In recent times, there has been a growing interest in evaluating the feasibility of running High Performance Computing (HPC) applications on cloud computing environments. Flexibility, scalability, and dynamic provisioning capabilities provided by a cloud infrastructure make it an attractive platform for running HPC applications. One important requirement of running today's data-intensive HPC applications is the availability of a parallel high performance storage system. Scalability and high bandwidth from the storage system are critical for HPC applications. Researchers have studied the I/O performance obtained from the traditional cloud storage options such as the persistent and ephemeral block storage. However there has not been any comprehensive studies about how a parallel file system (PFS) can be effectively integrated and provided as a service to cloud users running HPC applications and what would be the performance and security implications of such systems.

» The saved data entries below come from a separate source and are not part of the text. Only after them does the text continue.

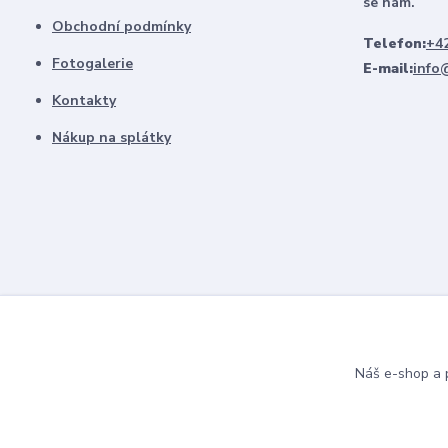
se nám.
Obchodní podmínky
Telefon:
+42
Fotogalerie
E-mail:
info
Kontakty
Nákup na splátky
Náš e-shop a p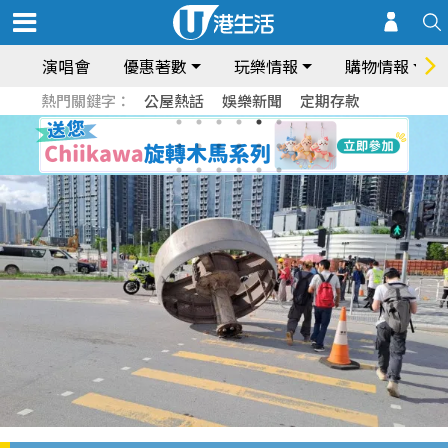
演唱會
優惠著數
玩樂情報
購物情報
熱門關鍵字：
公屋熱話
娛樂新聞
定期存款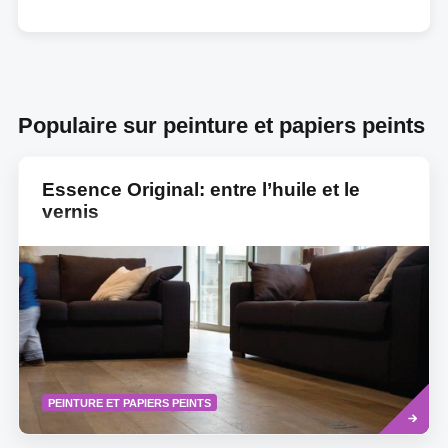
Populaire sur peinture et papiers peints
Essence Original: entre l’huile et le
vernis
Read
PEINTURE ET PAPIERS PEINTS
more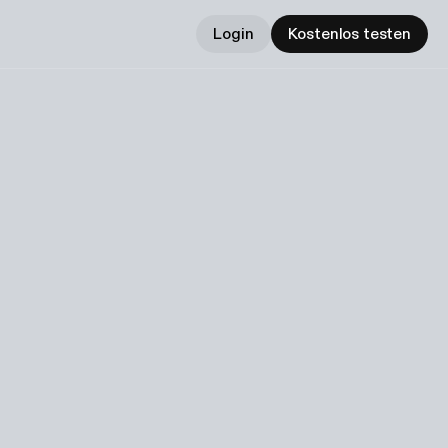
Login
Kostenlos testen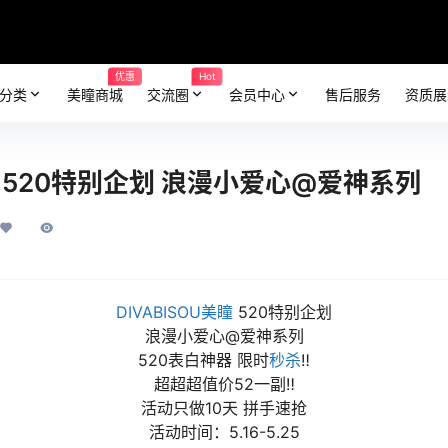
优惠
Hot
分类
美瞳商城
交流圈
会员中心
售后服务
资质展
美瞳 520特别企划 浪漫小爱心@爱神系列
DIVABISOU美瞳
520特别企划
浪漫小爱心@爱神系列
520表白神器 限时
秒杀
‼️
超超超值价52一副‼️
活动只做10天 拼手速抢
活动时间：5.16-5.25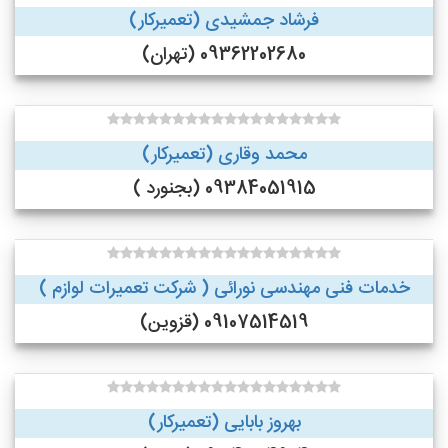
فرشاد جمشیدی (تعمیرکار)
09362202680 (تهران)
محمد وقاری (تعمیرکار)
09384051915 (بجنورد )
خدمات فنی مهندسی نورائی ( شرکت تعمیرات لوازم )
09107514519 (قزوین)
بهروز بابایی (تعمیرکار)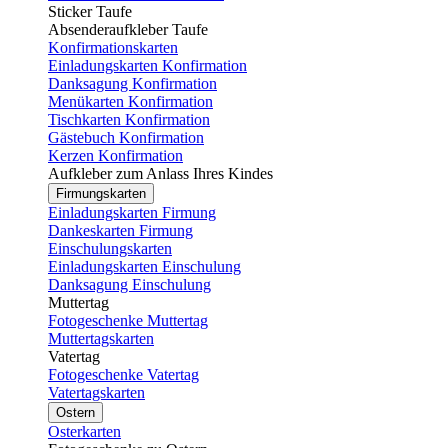
Sticker Taufe
Absenderaufkleber Taufe
Konfirmationskarten
Einladungskarten Konfirmation
Danksagung Konfirmation
Menükarten Konfirmation
Tischkarten Konfirmation
Gästebuch Konfirmation
Kerzen Konfirmation
Aufkleber zum Anlass Ihres Kindes
Firmungskarten
Einladungskarten Firmung
Dankeskarten Firmung
Einschulungskarten
Einladungskarten Einschulung
Danksagung Einschulung
Muttertag
Fotogeschenke Muttertag
Muttertagskarten
Vatertag
Fotogeschenke Vatertag
Vatertagskarten
Ostern
Osterkarten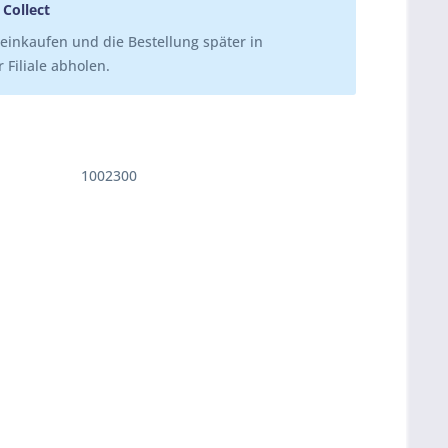
 Collect
einkaufen und die Bestellung später in
 Filiale abholen.
1002300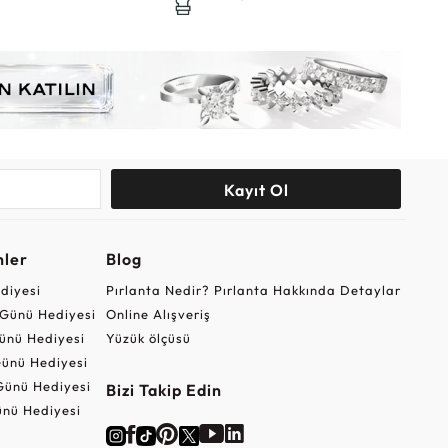
Kayıt Ol
nler
Blog
ediyesi
Pırlanta Nedir? Pırlanta Hakkında Detaylar
r Günü Hediyesi
Online Alışveriş
ünü Hediyesi
Yüzük ölçüsü
ünü Hediyesi
Günü Hediyesi
Bizi Takip Edin
nü Hediyesi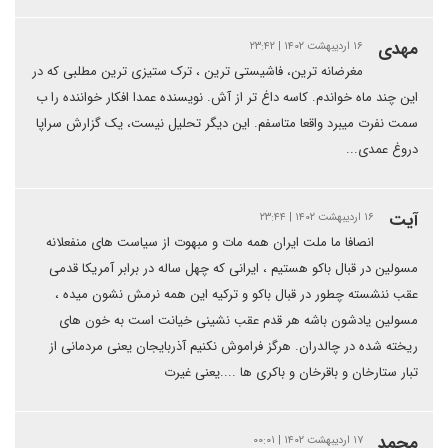
مهدی
۱۶ اردیبهشت ۱۴۰۲ | ۲۳:۴۲
مغرضانه ترین، فاشیستی ترین ، ترک ستیزی ترین مطلبی که در
این چند ماه خواندم. کاسه داغ تر از آش. نویسنده عمدا افکار خواننده را ب
سمت نفرت میبرد واقعا متاسفم. این دیگر تحلیل نیست، یک گزارش سراپا
دروغ عمدی...
آیت
۱۶ اردیبهشت ۱۴۰۲ | ۲۳:۴۴
انصافا ما ملت ایران همه مات و مبهوت از سیاست های منفعلانه
مسولین در قبال باکو هستیم ، ایرانی که چهل ساله در برابر آمریکا قدمی
عقب ننشسته چطور در قبال باکو و ترکیه این همه نرمش نشون میده ،
مسولین یادشون باشه هر قدم عقب نشینی خیانت است به خون های
ریخته شده در چالدران. هرگز فراموش نکنیم آذربایجان یعنی مردمانی از
تبار ستارخان و باقرخان و باکری ها ....یعنی غیرت
محمد
۱۷ اردیبهشت ۱۴۰۲ | ۰۰:۰۱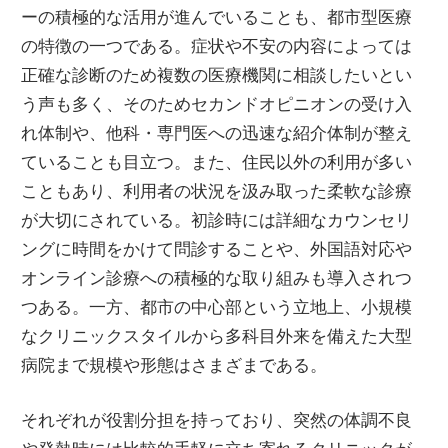
ーの積極的な活用が進んでいることも、都市型医療
の特徴の一つである。症状や不安の内容によっては
正確な診断のため複数の医療機関に相談したいとい
う声も多く、そのためセカンドオピニオンの受け入
れ体制や、他科・専門医への迅速な紹介体制が整え
ていることも目立つ。また、住民以外の利用が多い
こともあり、利用者の状況を汲み取った柔軟な診療
が大切にされている。初診時には詳細なカウンセリ
ングに時間をかけて問診することや、外国語対応や
オンライン診療への積極的な取り組みも導入されつ
つある。一方、都市の中心部という立地上、小規模
なクリニックスタイルから多科目外来を備えた大型
病院まで規模や形態はさまざまである。
それぞれが役割分担を持っており、突然の体調不良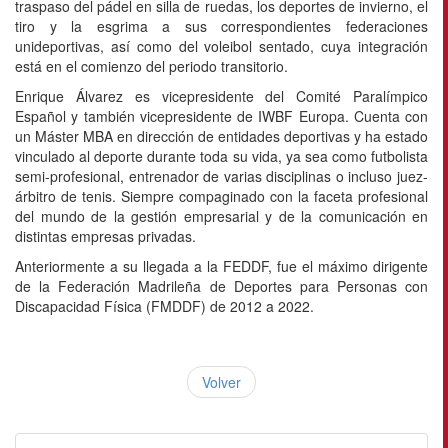
traspaso del pádel en silla de ruedas, los deportes de invierno, el
tiro y la esgrima a sus correspondientes federaciones
unideportivas, así como del voleibol sentado, cuya integración
está en el comienzo del periodo transitorio.
Enrique Álvarez es vicepresidente del Comité Paralímpico
Español y también vicepresidente de IWBF Europa. Cuenta con
un Máster MBA en dirección de entidades deportivas y ha estado
vinculado al deporte durante toda su vida, ya sea como futbolista
semi-profesional, entrenador de varias disciplinas o incluso juez-
árbitro de tenis. Siempre compaginado con la faceta profesional
del mundo de la gestión empresarial y de la comunicación en
distintas empresas privadas.
Anteriormente a su llegada a la FEDDF, fue el máximo dirigente
de la Federación Madrileña de Deportes para Personas con
Discapacidad Física (FMDDF) de 2012 a 2022.
Volver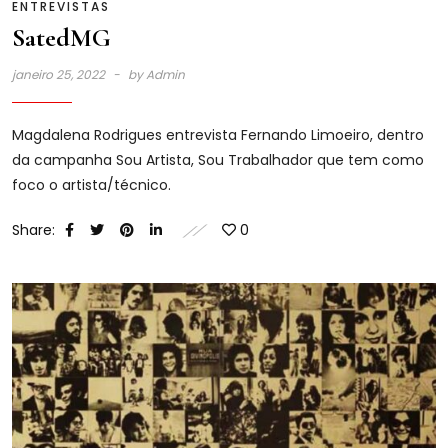
ENTREVISTAS
SatedMG
janeiro 25, 2022
by
Admin
Magdalena Rodrigues entrevista Fernando Limoeiro, dentro
da campanha Sou Artista, Sou Trabalhador que tem como
foco o artista/técnico.
Share:
0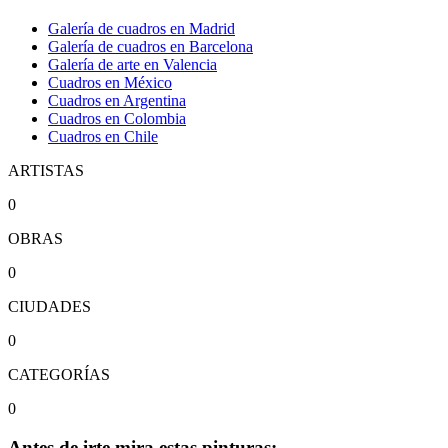
Galería de cuadros en Madrid
Galería de cuadros en Barcelona
Galería de arte en Valencia
Cuadros en México
Cuadros en Argentina
Cuadros en Colombia
Cuadros en Chile
ARTISTAS
0
OBRAS
0
CIUDADES
0
CATEGORÍAS
0
Antes de irte mira estas pinturas:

The objectives of our work to integrate a PFS in a cloud environment are two-fold: first, to determine the most efficient way to access a PFS from virtual-machine instances in the cloud, and second, to design a framework to provide the PFS as a service through the OpenStack platform.

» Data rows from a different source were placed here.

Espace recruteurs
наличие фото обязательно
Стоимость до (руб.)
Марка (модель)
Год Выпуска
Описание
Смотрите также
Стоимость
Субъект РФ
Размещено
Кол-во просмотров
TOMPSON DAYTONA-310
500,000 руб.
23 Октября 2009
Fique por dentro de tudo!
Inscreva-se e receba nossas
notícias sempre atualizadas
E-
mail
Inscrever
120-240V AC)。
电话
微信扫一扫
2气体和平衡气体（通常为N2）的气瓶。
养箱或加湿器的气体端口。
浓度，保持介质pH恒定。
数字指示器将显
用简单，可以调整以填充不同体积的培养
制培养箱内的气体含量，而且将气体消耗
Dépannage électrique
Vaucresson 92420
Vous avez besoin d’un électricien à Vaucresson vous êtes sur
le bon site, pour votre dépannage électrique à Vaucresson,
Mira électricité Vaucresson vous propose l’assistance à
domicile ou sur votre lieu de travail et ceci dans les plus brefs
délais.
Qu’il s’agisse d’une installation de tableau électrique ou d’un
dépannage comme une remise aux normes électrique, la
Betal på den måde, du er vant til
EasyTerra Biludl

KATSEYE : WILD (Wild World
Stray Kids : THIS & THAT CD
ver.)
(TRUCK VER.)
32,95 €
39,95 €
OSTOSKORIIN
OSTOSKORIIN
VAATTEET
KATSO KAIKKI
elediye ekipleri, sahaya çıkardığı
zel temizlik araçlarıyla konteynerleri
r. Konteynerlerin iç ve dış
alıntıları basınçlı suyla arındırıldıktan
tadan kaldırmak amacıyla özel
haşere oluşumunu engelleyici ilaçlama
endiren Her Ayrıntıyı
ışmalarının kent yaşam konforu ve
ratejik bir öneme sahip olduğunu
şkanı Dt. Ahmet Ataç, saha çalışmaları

We have identified and implemented three ways in which a high-performance file system can be used in HPC-cloud environment using Lustre:
A. PFS as a back-end to persistent volume storage
B. Accessing the PFS directly through file-system clients running inside the virtual machine instances
C. Accessing the PFS mounted on the virtual machine hosts through file-system pass-through from the instances. We are in the process of evaluating in detail the performance characteristics and security implications of each of these methods.

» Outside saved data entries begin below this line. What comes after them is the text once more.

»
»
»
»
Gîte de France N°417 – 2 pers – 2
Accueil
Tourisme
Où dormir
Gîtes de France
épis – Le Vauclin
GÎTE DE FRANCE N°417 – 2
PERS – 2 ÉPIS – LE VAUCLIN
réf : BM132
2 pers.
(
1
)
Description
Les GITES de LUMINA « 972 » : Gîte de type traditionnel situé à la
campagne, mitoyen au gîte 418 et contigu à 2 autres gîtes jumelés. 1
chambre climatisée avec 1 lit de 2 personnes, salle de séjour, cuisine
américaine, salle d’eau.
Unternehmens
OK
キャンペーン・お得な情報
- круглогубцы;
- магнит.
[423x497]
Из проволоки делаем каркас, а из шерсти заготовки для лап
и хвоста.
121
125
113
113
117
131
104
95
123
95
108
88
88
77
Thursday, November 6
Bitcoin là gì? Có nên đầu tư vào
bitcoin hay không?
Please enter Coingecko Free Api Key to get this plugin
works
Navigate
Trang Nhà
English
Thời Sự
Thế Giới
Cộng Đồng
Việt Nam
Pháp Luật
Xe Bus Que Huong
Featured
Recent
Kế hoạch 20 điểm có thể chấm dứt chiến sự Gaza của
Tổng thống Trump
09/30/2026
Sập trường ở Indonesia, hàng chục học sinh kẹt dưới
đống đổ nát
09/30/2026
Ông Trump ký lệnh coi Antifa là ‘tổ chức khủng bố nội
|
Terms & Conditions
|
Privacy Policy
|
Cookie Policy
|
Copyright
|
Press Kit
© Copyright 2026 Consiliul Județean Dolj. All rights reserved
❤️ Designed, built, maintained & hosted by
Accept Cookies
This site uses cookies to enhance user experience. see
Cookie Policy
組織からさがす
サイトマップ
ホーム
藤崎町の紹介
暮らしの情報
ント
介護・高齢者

We are also looking at incorporating a file-system service inside the OpenStack framework that would allow users to provision and configure PFS storage dynamically and securely, in much the same way they can provision instances and volumes. The challenges involve ensuring security and isolation in allocating storage to the cloud users, and determining the file-system configuration options that should be exposed to the users through the file-system service APIs.